TAREFAS A REALIZAR ->
A. Segundo o texto sobre o espetáculo Peças Fáceis, em que ano Janice Vieira e Denilto Gomes criaram o Grupo Pró-posição?
B. Resuma em duas frases o texto sobre o espetáculo Peças Fáceis.
C. Retome o texto sobre o espetáculo Peças Fáceis logo após a última frase apresentada.

======== TEXTO ========

Foto: Ines Correa/Divulgação

A bailarina Janice Vieira (76 anos) e a filha Andréia Nhur (34 anos) estreiam o espetáculo Peças Fáceis no dia 12 de maio, sexta-feira, às 21h, no TUSP. O trabalho, resultante do projeto Peças Fáceis – Plataforma Sonorocoreográfica, apoiado pelo ProAC – 04/2016, demarca uma década da parceria das artistas, que retomaram em 2007 as atividades do Grupo Pró-posição, expoente da dança moderna nas décadas de 70 e 80. O grupo foi criado por Janice Vieira e Denilto Gomes (1953 – 1994) em 1973, tendo a primeira fase durado até 1983.

Peças Fáceis tem como referências algumas das peças de Johann Sebastian Bach (1685-1750) e Christian Petzold (1677-1733) organizadas por Bach e sua esposa, Anna Magdalena Bach (1701-1770) no Pequeno Livro de Anna Magdalena Bach. Músicas de contraponto, muito utilizadas no aprendizado de instrumentos, serviram como material de estudos para Janice Vieira em sua formação como acordeonista, além de guiar Andréia em suas experiências com violão erudito na infância. A partir desta memória musical comum, mãe e filha iniciaram o processo de criação do espetáculo, o quinto em que trabalham juntas após Swan (2007), O cisne, minha mãe e eu (2008), LinhaGens (2009) e Vis-à-Vis (2012).

“Depois de tudo que criamos juntas, quisemos olhar para o que mais poderia ser extraído da nossa parceria. Um ponto de partida para nossa dança é a música como uma presença sempre constante e também a investigação do que ela faz com o corpo que dança”, diz Andréia.

======== ENTRADAS EXTRAÍDAS ========

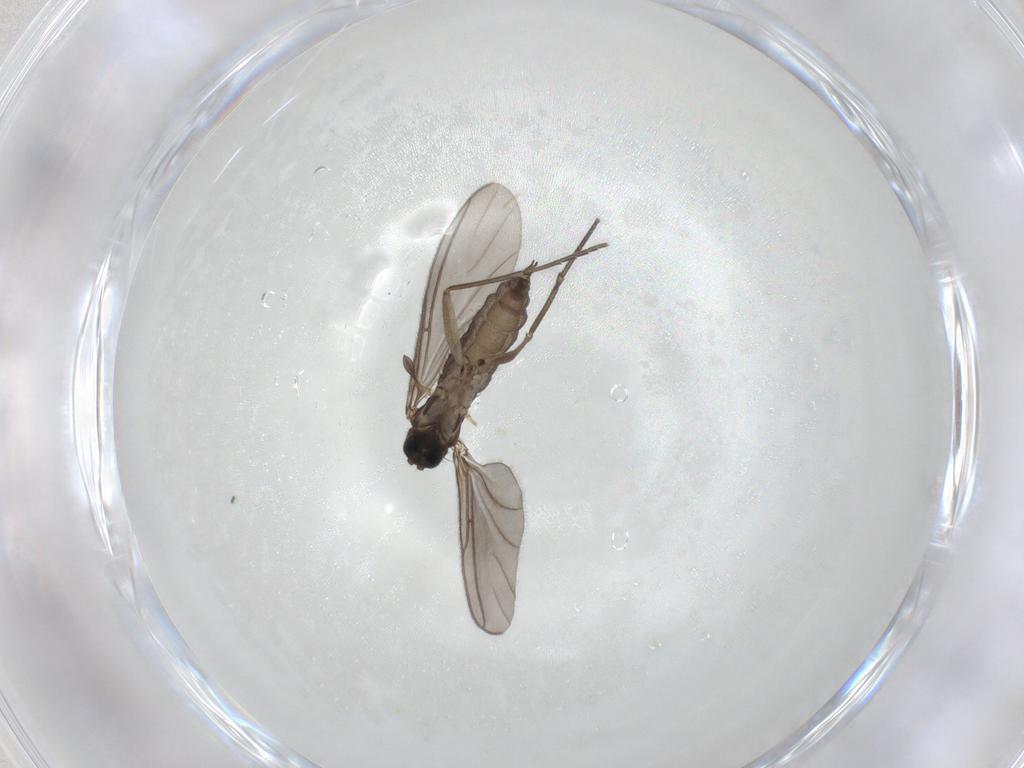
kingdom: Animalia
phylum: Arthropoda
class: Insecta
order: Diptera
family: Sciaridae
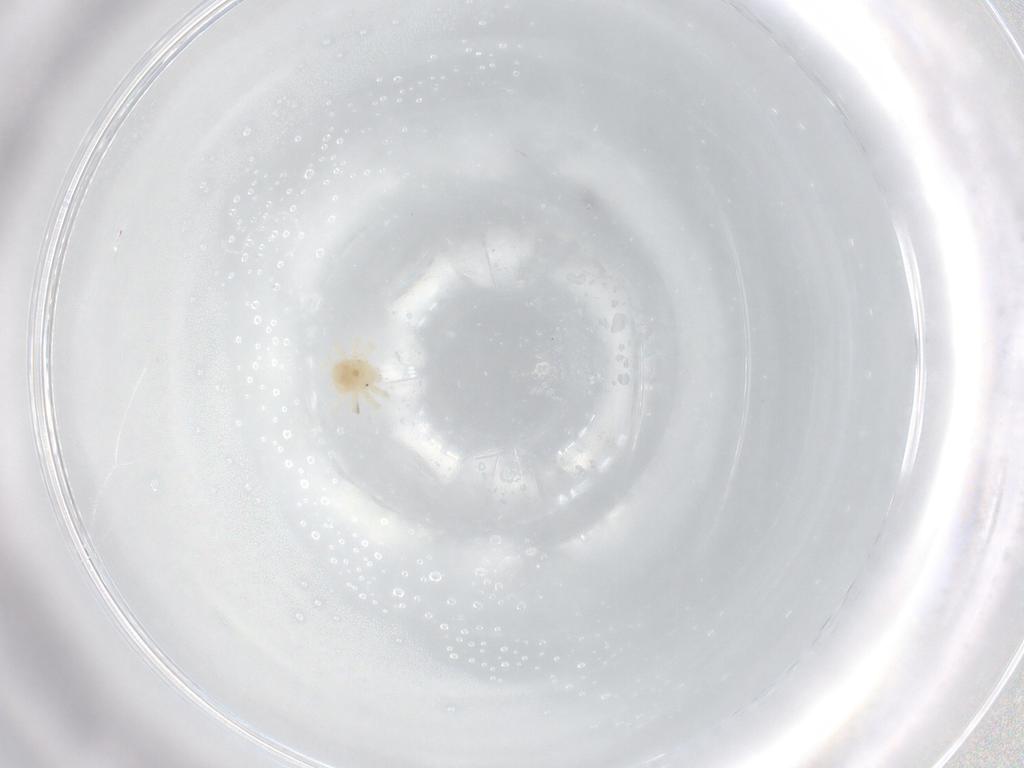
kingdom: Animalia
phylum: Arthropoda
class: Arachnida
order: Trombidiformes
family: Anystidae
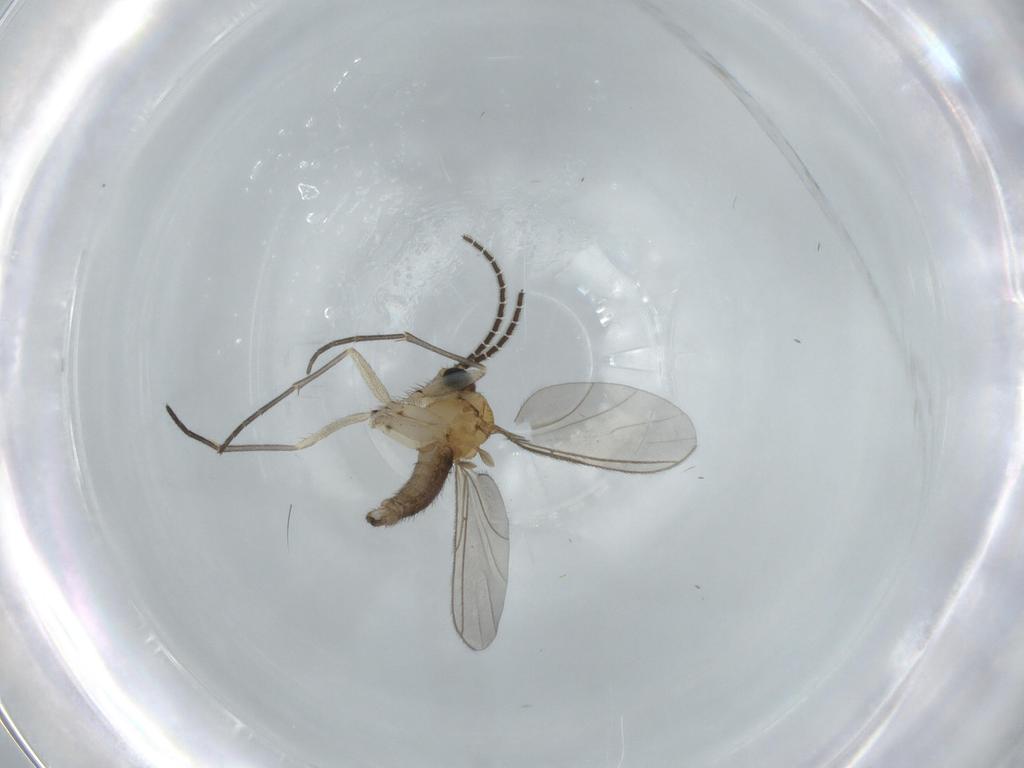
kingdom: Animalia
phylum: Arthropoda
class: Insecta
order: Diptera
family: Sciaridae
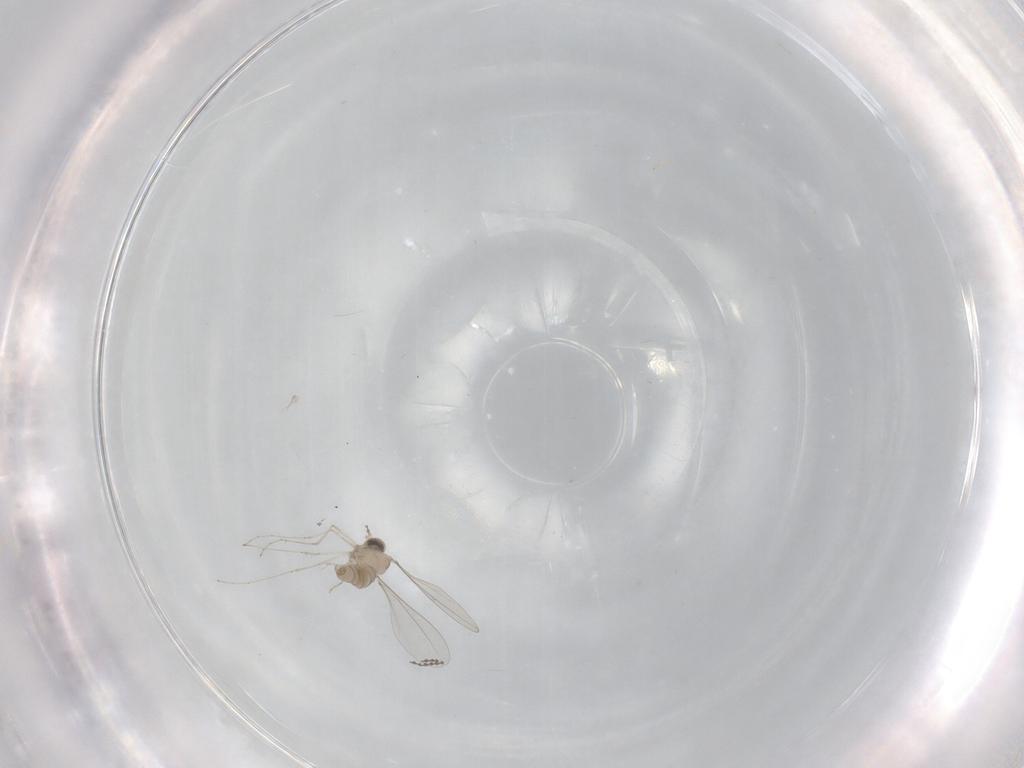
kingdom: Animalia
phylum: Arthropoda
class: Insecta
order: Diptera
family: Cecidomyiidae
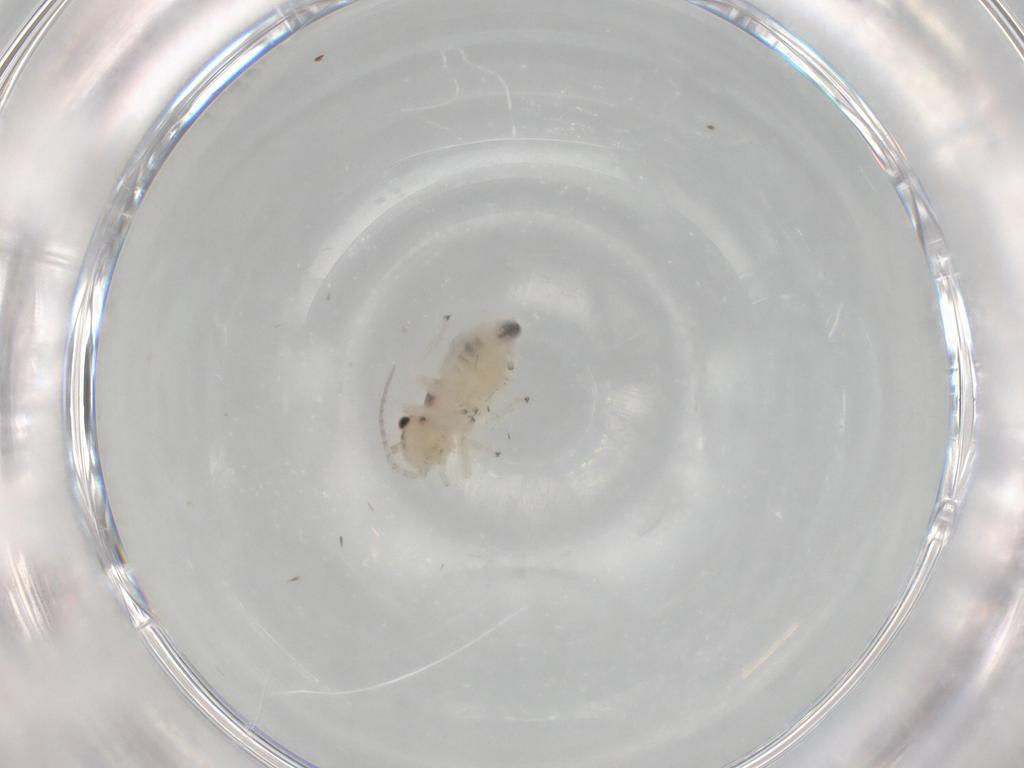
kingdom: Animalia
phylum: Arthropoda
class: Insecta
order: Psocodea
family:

========
======== ENTRADAS EXTRAÍDAS ========

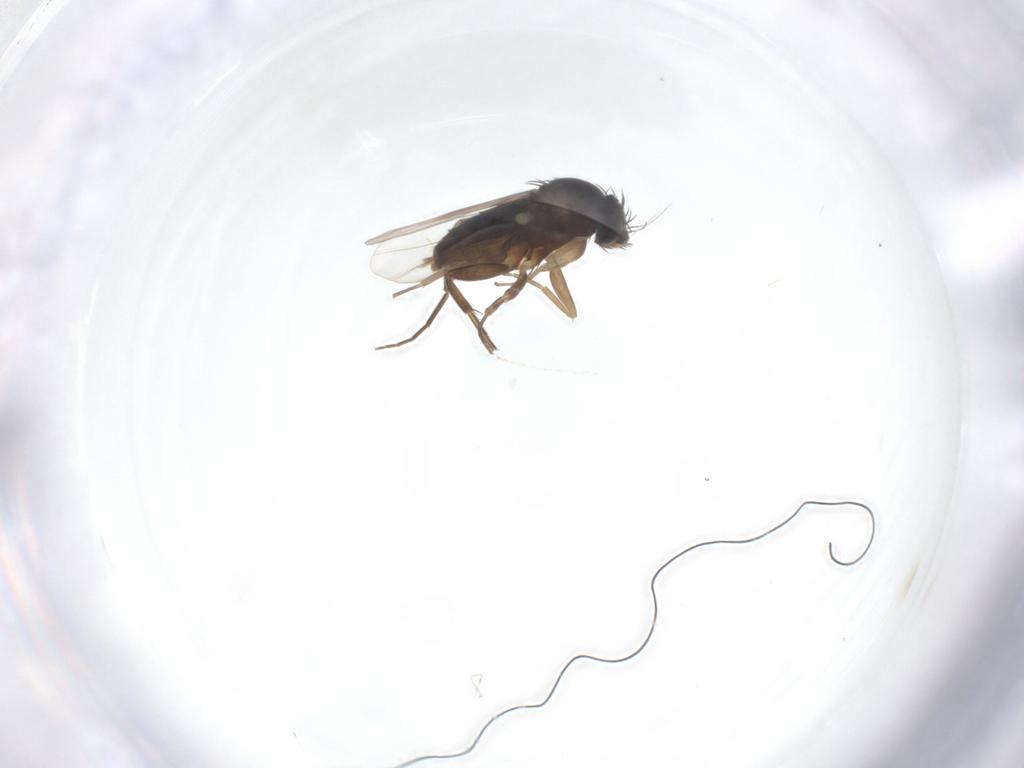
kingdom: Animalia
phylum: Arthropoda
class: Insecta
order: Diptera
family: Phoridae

========

RESPOSTAS POR TAREFA ->
A. Em 1973.

B. A bailarina Janice Vieira e a filha, Andréia Nhur, estreiam o espetáculo Peças Fáceis em 12 de maio, no TUSP. O trabalho marca uma década da parceria das duas e tem como referências peças de Bach e Christian Petzold do Pequeno Livro de Anna Magdalena Bach, músicas que fazem parte da memória musical comum de mãe e filha.

C.
No espetáculo, entendido como “plataforma sonorocoreográfica” – conceituam as artistas – os minuetos de Bach e Petzold são experimentados com violão e pandeiro por Andreia e com castanholas e acordeom por Janice. A dupla também utiliza a voz em momentos solos e conjuntos. Além de construírem em cena uma trajetória afetiva – assinatura dos seus trabalhos – as artistas também criam uma discussão sobre a própria linguagem barroca, que tem em sua concepção um impacto entre diferentes culturas do mundo inteiro.

“Desses minuetos, que são formalistas em sua estrutura, vamos para o canto sefardita (termo referente aos descendentes de judeus originários de Portugal e Espanha) e até para o coco nordestino, sempre em busca do que pode haver entre o som que emitimos e o corpo”, diz Andreia. A mistura de gêneros e épocas não é aleatória: ela tem a ver com a própria concepção do que é o barroco. Etimologicamente, barroco designa uma pérola imperfeita, imagem que reforça os grandes contrastes na arte e na natureza. Exemplos para esse contraste no trabalho são os melismas (mais de uma nota na execução de uma sílaba musical) presentes na música sefardita entoada por Andréia.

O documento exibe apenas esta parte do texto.